Vos prévisions reposent sur une conjoncture favorable.

Car elle l’est effectivement. Les carnets de commandes sont certes moins remplis qu’auparavant, mais je ne vois pas de réel motif d’inquiétude. Même l’industrie du tourisme, qui a souffert ces derniers temps, semble bien amorcer l’hiver.

Que se passera-t-il si la libre circulation des personnes est remise en cause?

Il s’agit essentiellement d’une question politique.

Mais cette question peut devenir économique.

Si l’on en vient effectivement à manquer de main-d’œuvre en Suisse, il faudra rouvrir les vannes – si tant est qu’elles puissent avoir été complètement fermées.

Que pensez-vous de la situation dans le reste de l’Europe?

Le changement de paradigme en matière de politique monétaire et budgétaire est particulièrement intéressant. Il règne actuellement une certaine euphorie qui voudrait que, dans un contexte d’endettement des Etats, il soit possible d’accroître sans limite la masse monétaire sans répercussions négatives sur le niveau des prix.

Il faut admettre qu’il ne s’est rien passé de gravissime malgré une augmentation considérable de la masse monétaire.

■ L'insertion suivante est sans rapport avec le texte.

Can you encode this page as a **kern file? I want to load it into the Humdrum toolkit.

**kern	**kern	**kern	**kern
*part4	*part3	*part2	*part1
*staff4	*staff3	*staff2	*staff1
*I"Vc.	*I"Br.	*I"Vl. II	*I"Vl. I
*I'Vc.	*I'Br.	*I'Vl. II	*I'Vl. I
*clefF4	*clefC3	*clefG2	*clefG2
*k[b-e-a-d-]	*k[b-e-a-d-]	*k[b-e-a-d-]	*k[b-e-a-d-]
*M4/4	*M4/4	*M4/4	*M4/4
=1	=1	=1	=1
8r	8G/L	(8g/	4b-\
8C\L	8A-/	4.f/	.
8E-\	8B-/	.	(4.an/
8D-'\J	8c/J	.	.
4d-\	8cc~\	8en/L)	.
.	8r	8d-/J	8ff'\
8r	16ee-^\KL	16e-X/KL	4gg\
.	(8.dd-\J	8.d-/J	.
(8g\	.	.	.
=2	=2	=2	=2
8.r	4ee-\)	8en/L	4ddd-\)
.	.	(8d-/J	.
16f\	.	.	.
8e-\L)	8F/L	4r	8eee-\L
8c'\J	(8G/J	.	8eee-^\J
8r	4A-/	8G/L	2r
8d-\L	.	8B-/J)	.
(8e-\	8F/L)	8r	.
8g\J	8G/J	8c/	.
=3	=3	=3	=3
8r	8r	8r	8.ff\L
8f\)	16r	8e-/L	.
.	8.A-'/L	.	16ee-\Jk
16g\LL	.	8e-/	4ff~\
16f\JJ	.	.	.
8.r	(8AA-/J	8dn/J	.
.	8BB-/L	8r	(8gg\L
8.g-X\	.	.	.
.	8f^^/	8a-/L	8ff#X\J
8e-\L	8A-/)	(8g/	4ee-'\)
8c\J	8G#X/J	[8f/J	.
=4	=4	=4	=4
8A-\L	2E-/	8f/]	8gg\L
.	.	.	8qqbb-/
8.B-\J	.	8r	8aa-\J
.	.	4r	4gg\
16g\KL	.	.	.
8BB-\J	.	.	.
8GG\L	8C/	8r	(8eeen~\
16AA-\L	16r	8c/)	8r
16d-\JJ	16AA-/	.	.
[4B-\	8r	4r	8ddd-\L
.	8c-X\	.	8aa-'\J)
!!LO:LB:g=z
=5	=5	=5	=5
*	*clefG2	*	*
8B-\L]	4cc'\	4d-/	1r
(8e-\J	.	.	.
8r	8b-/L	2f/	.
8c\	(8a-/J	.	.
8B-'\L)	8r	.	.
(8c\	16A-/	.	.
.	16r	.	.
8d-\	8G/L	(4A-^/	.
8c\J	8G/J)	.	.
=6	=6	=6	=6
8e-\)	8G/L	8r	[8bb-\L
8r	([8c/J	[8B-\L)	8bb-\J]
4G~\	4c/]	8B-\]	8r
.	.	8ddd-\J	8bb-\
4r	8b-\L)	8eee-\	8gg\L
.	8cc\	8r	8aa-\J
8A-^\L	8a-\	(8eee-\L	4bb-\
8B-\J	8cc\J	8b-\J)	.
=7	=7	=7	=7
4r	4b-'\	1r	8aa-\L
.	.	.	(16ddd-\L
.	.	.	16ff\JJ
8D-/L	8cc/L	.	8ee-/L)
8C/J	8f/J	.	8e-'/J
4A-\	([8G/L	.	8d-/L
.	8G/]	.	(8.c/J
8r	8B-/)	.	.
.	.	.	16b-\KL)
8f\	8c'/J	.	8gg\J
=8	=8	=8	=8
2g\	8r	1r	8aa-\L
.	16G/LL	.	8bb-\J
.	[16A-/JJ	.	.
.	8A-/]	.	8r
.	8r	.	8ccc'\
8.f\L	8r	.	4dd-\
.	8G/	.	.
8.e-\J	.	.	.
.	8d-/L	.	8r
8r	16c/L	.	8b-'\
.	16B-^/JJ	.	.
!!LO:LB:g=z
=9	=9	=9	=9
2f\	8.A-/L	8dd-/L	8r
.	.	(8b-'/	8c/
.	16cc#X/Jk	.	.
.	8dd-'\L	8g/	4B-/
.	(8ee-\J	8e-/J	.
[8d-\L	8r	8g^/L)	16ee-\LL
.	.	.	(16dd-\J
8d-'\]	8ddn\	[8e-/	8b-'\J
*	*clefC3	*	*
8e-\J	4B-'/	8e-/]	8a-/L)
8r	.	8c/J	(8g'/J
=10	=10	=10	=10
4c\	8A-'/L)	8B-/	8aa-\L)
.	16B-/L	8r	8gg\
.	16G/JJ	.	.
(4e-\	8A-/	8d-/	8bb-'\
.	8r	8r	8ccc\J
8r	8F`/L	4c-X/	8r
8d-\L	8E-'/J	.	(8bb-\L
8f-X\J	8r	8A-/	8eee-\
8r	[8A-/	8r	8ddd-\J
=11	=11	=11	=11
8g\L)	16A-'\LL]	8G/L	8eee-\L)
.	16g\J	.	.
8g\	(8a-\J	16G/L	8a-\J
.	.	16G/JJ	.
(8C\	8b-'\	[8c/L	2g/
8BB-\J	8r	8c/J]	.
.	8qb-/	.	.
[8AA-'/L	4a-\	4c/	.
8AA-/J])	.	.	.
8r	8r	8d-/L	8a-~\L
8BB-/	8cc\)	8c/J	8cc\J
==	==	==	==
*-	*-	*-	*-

L’Europe n’est pas au bout de ses peines. Dix ans peuvent facilement s’écouler entre un accroissement de la masse monétaire et les hausses de prix consécutives. Le risque, c’est que cette vision erronée remette en cause toute discipline budgétaire de la part des Etats. Partout en Europe, et dernièrement même en Suisse, on pense que les problèmes d’une branche spécifique, voire de certaines entreprises, doivent être résolus au moyen d’une aide financière de l’Etat.

Chacun doit donc assumer ses responsabilités et procéder à son désendettement en toute autonomie.

Exactement. Agir différemment conduirait à laisser une part croissante de la production économique aux mains des pouvoirs publics. Et une atteinte à la libre concurrence porterait assurément préjudice à la croissance.